They also warn that the UK food system suffers too many ‘lock-ins’ to unsustainable modes of production and consumption including: 

  • Food prices are too often distorted or disconnected from products’ full costs. 
  • UK ‘food defence’ is weak. The UK could not feed its people adequately, let alone well, if there was a severe supply or trade crisis. 
  • Politicians and policy-makers avoid confronting runaway food consumerism. 
  • Policy interventions seem reluctant and weak, and consumers face an information deficit. 
  • There is a long-term crisis over food jobs, skills and agri-food education. 

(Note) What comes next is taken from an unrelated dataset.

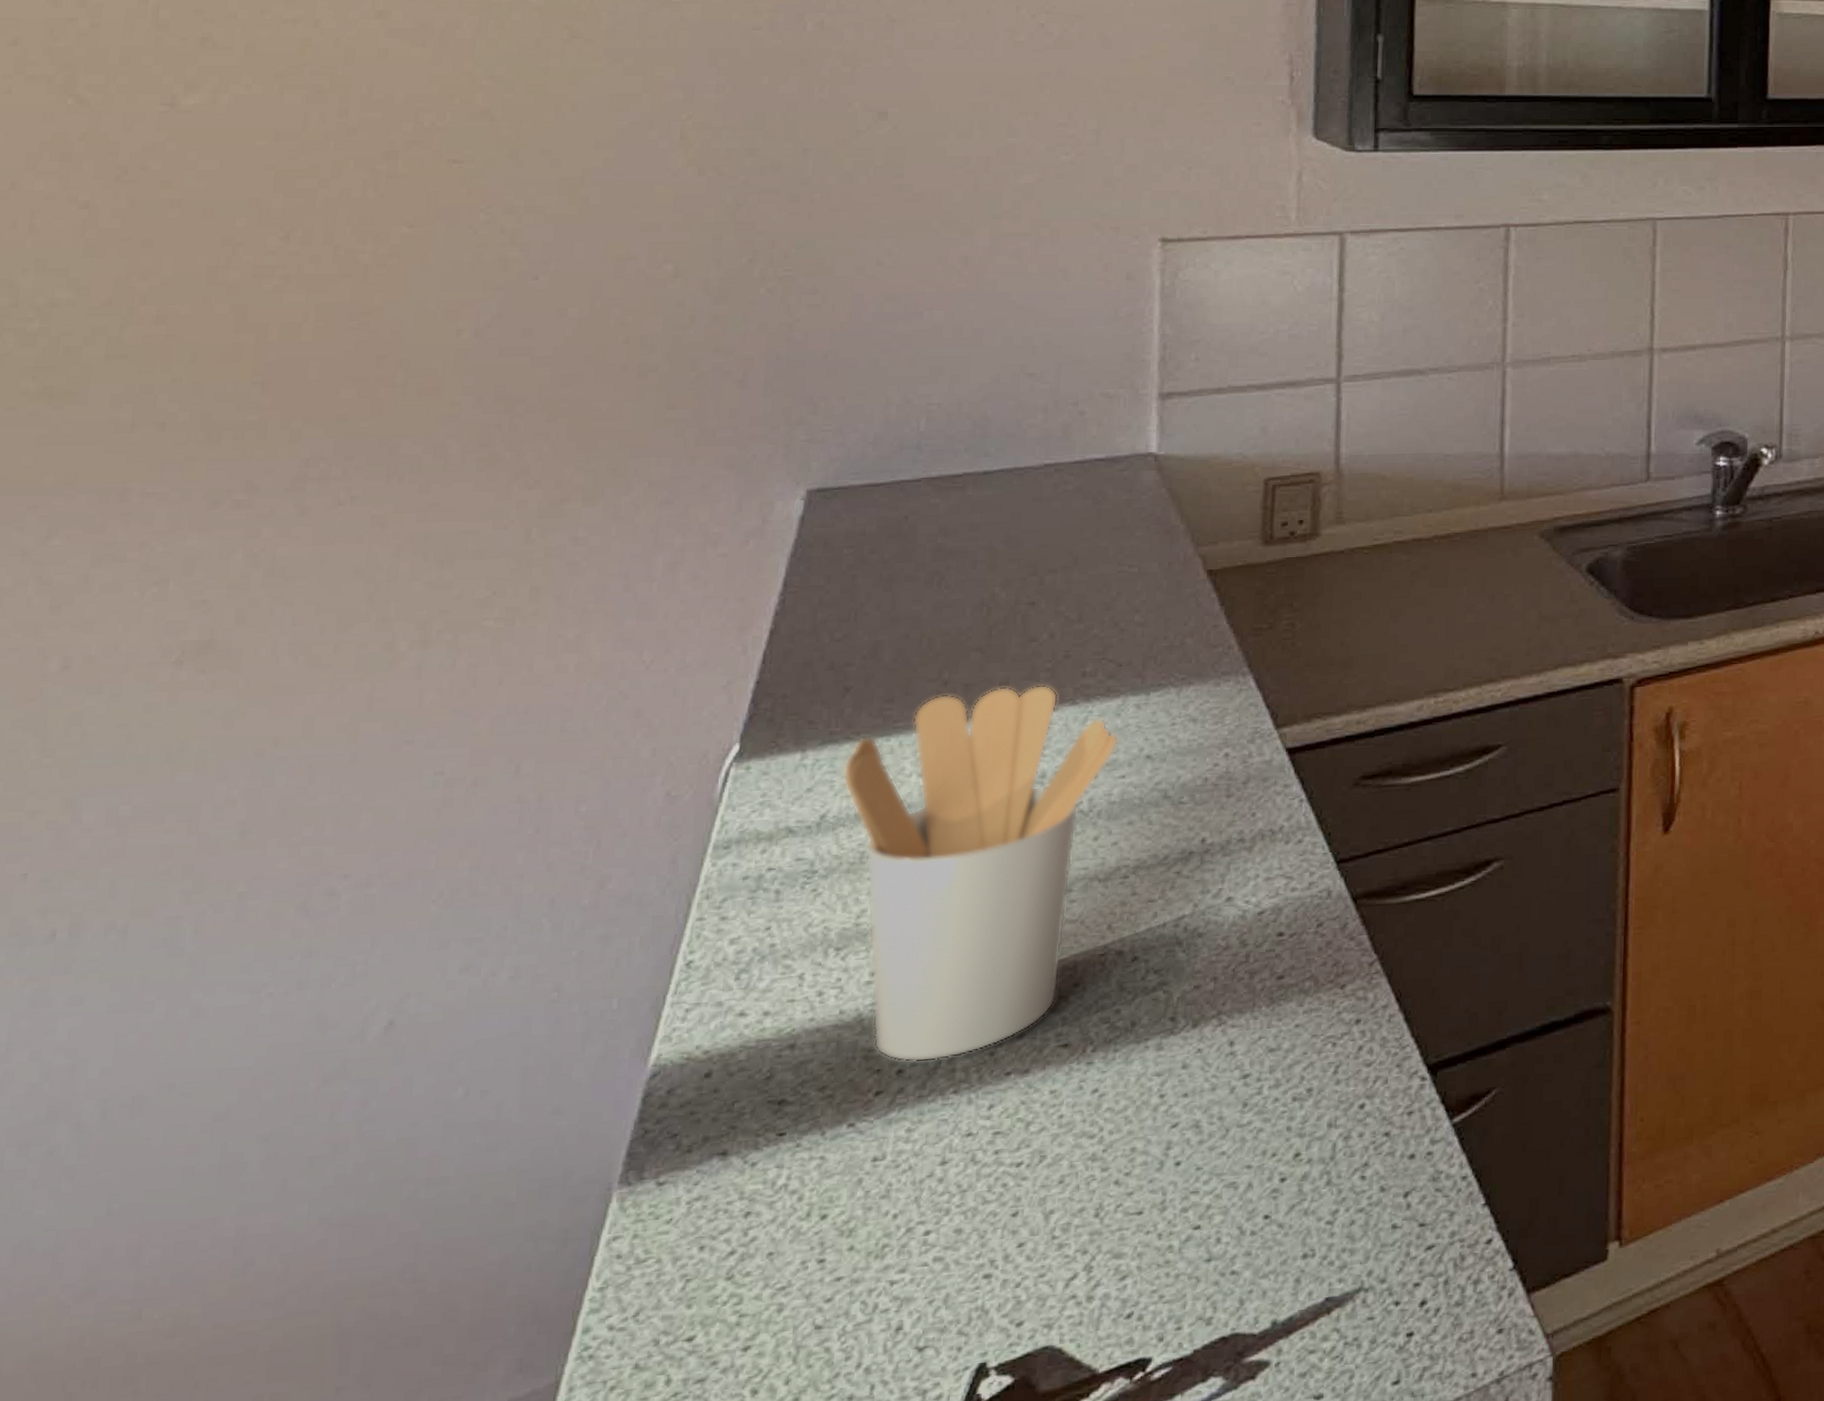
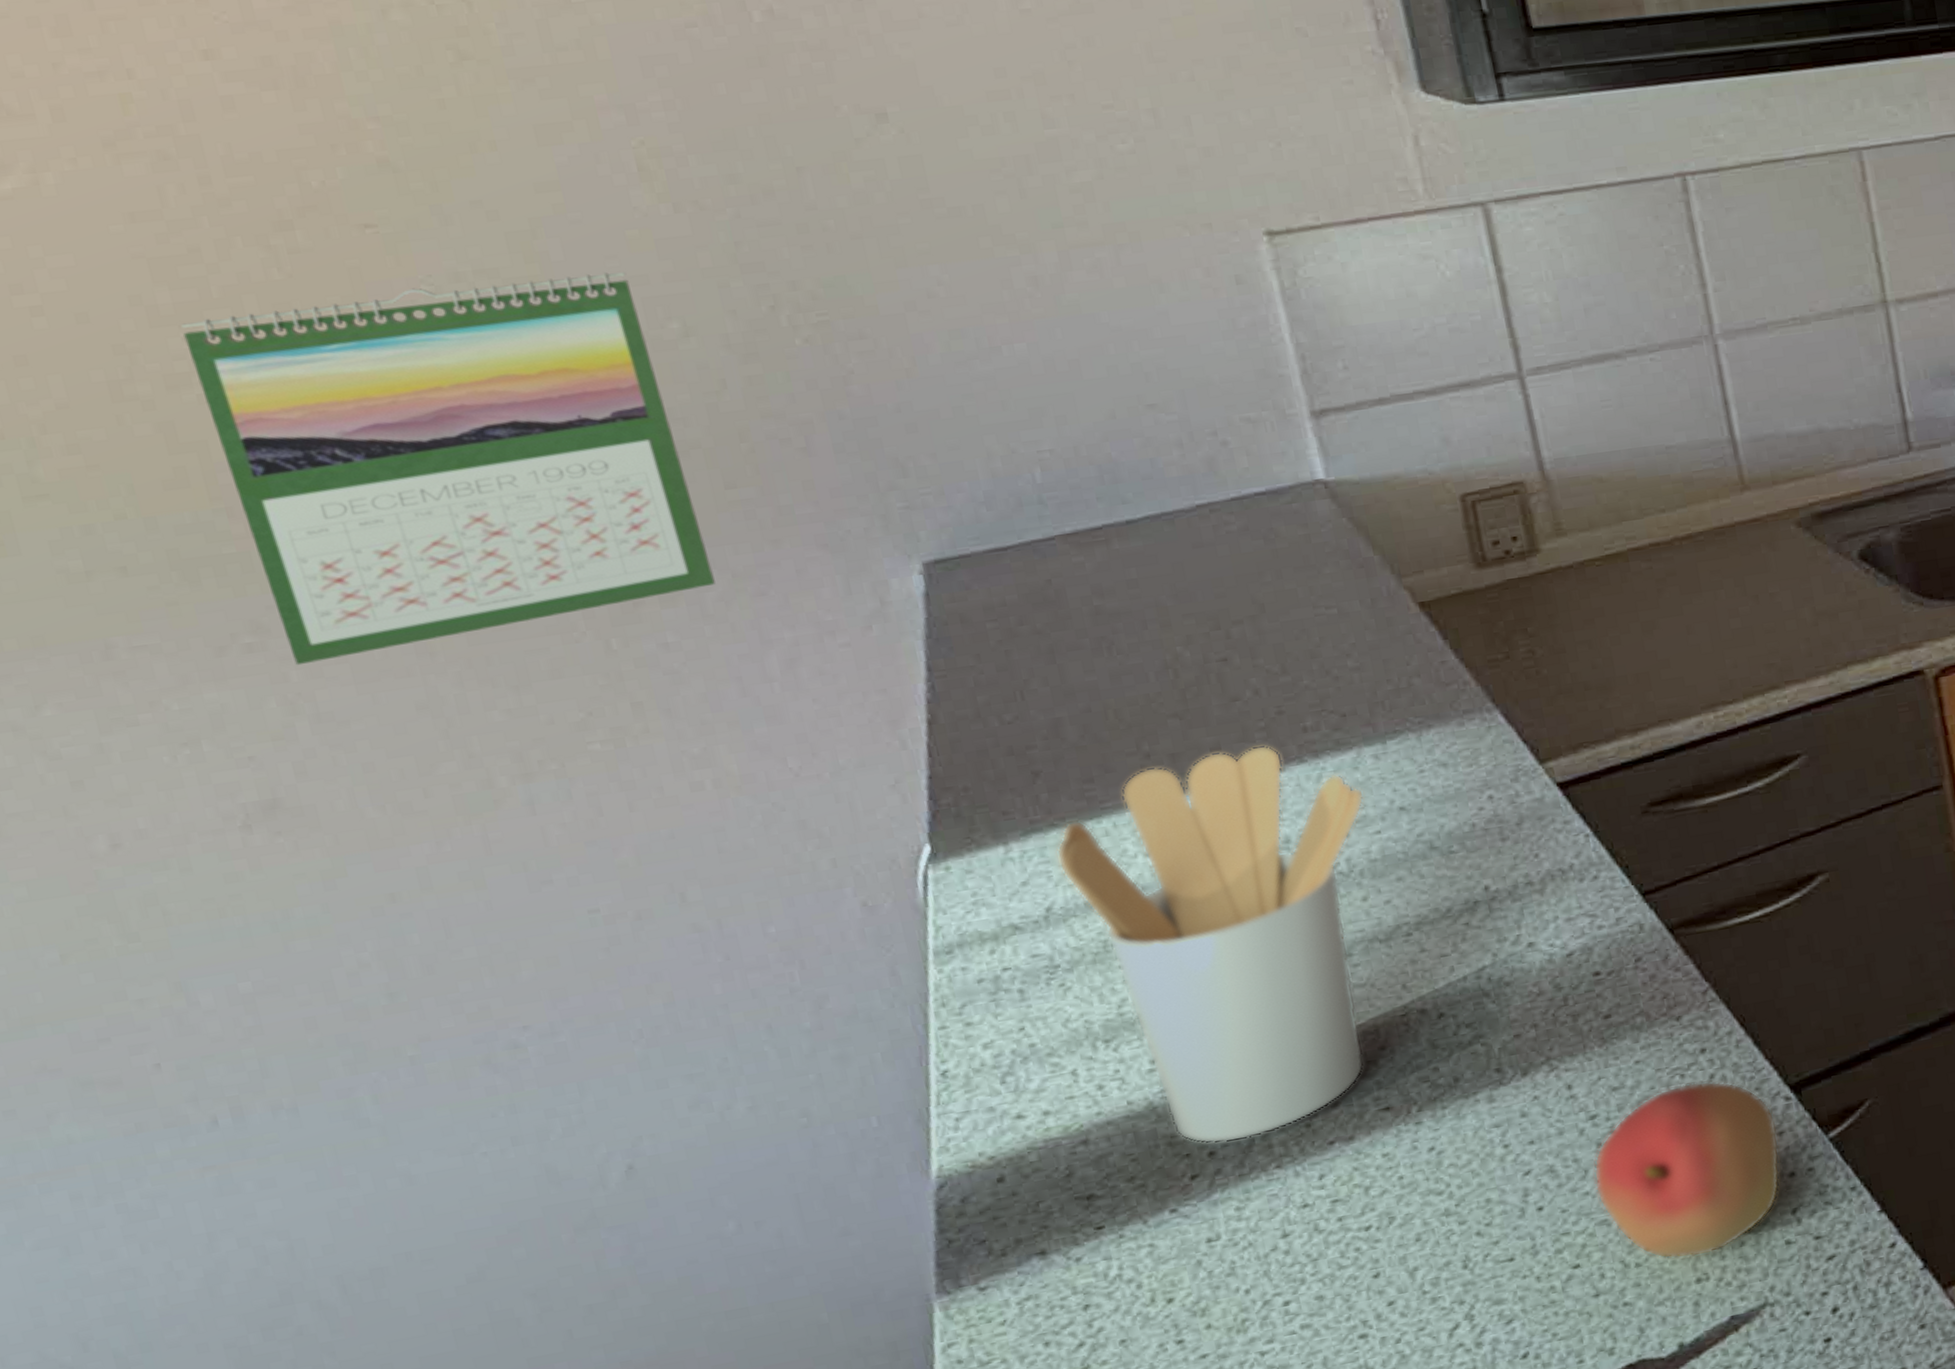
calendar: none [270,215,644,524] -> present [181,271,716,666]
fruit: none [1231,1052,1409,1232] -> present [1593,1080,1780,1260]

The report Testing Times, released in advance of the expected publication of the National Food Strategy Part 2 this week, argues that the transition is likely to be difficult and will require clear leadership and public engagement. 

The experts call for a food policy that supports the diversification of land use, climate change mitigation and adaptation, preparation for sea-level rise (and other impacts on land use) as well as skilling consumers and the workforce to drive the transition to sustainable diets sourced from sustainable food systems to ensure food systems. 

Testing Times sets out nine principles to shape policy that would deliver a robust, secure and resilient national food system. For each principle, the report offers tests that should be applied to the steps the Government takes to implement the National Food Strategy

Erik Millstone, Emeritus Professor of Science Policy at the University of Sussex Business School, said: “If UK food safety standards are to be maintained, or better still improved, the Food Standards Agency will need to be reformed so that it actually puts consumers first, rather than merely saying so, and is properly independent of the food industry’s commercial interests.  A test for Henry Dimbleby’s National Food Strategy report is whether it actually empowers consumers, ends food poverty and contributes to making the UK’s food system safe, healthy and sustainable.” 

Tim Lang, Professor Emeritus of Food Policy at City, University of London, said: “Consumers are often said to be sovereign, but what consumer has a real grip on their carbon or biodiversity impact? Labels on what matters are weak or non-existent. Price signals distort choices. Information flows are warped by advertising and marketing budgets. A more resilient food system would engage citizens in the sorely needed food cultural transition, and gets this into law.” 

Terry Marsden, Emeritus Professor of Environmental Policy & Planning at Cardiff University, said: “Power in the UK food system is too concentrated in too few hands. We also need to reverse the long decline in UK domestic food production and decline in small and medium-sized food businesses.”